[EXCERPT]:
Added: trunk/iscsi-scst/AskingQuestions
===================================================================
--- trunk/iscsi-scst/AskingQuestions	                        (rev 0)
+++ trunk/iscsi-scst/AskingQuestions	2008-02-13 17:15:47 UTC (rev 287)
@@ -0,0 +1,316 @@
+Before asking any questions to me directly or scst-devel mailing list
+make sure that you read *ALL* relevant documentation files (at least, 2
+README files: one for SCST and one for target driver you are using) and
+*understood* *ALL* written there. I personally very much like working
+with people who understand what they are doing and hate when somebody
+tries to use me as a replacement of his brain and to save his time on
+expense of mine. So, in such cases don't be surprised if your question
+will be ignored or answered in the RTFM style.
+
+Particularly, I will refuse to answer on any questions about low
+performance if you don't *explicitly* write in your question that you
+don't use the debug build and ensured (write from what) that your target
+and backstorage devices don't share the same PCI bus.
+
+Another too FAQ area is "What are those aborts and resets, which your
+target from time to time logging, mean and what to do with them?", "Do
+they relate to I/O stalls I sometimes experience" and "Why after them my
+device was put offline?".
+
+Sorry, if the above might sound too harsh. Unfortunately, I have a
+limited power and can't waste it keeping explaining basic concepts and
+answering on the same questions.
+
+Example of a really bad question:
+
+======================================================================
+
+In our user space driver , i use epoll_wait to wait on multiple file
+descriptors for multiple devices. Apparently when i wait on the ioctl in
+blocking mode , everything works well , but when i wait on epoll , and
+try to  attach a target device , i get immediately a "Bad address" error
+value from the epoll.
+
+What is the reason ?
+
+======================================================================
+
+It is bad, because, apparently, the author was doing something wrong
+with epoll, but instead of checking the source code to find out when
+"Bad address" error can be returned and understand possible reasons for
+it, he expected me to do that for him. He even didn't bothered to look
+in the kernel log, where, very probably, the reason for the error was
+logged.

[PROBLEM TO WORK ON]: Please write the next part of the SCST guidelines on asking questions above, starting after their last sentence.

[STORED DATA]:
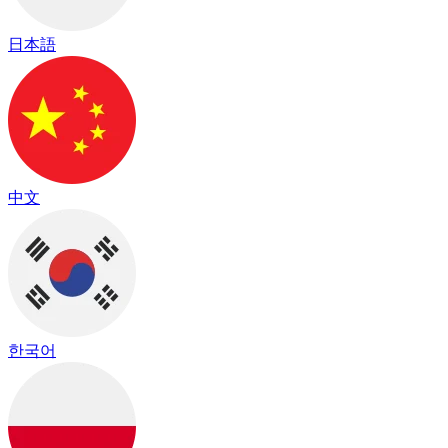
日本語
中文
한국어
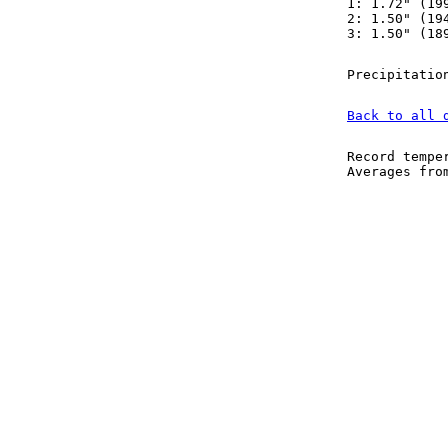
1: 1.72" (19
2: 1.50" (19
3: 1.50" (18
Precipitatio
Back to all 
Record tempe
Averages fr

[TASK OUTPUT]:
+
+
+Here are three examples of good questions:
+
+======================================================================
+
+I'm looking for a help in understanding of SCST internal architecture
+and operation. The problem I'm experiencing now is that SCST seems to
+process deferred commands incorrectly in some cases. More specifically,
+I'm confused with the 'while' loop in scst_send_to_midlev function.
+
+As far as I understand, the basic execution path consists of a call to
+scst_do_send_midlev followed by taking of a decision on this command
+(continue with this command, reschedule it, or move to the next one),
+the decision is stored in 'int res', which is then returned from the
+function.
+
+However, if there are deferred commands on the device, the function does
+not return but makes another call to scst_do_send_to_midlev, analyzes
+the return code again and stores the decision in 'int res' thereby
+erasing the decision for the previous command. If scst_send_to_midlev
+exits now, it will return the _new_ decision (for the deferred command)
+whereas the scst_process_active_cmd will think that it is the decision
+for the command that was originally passed to scst_send_to_midlev.
+
+For example, this will cause problems in the following situation:
+1. scst_send_to_midlev is called with cmd == 0x80000100
+2. scst_do_send_to_midlev is called with cmd == 0x8000100
+3. scst_do_send_to_midlev returns with SCST_EXEC_COMPLETED
+   (in certain scenarios the command is already destroyed at this point)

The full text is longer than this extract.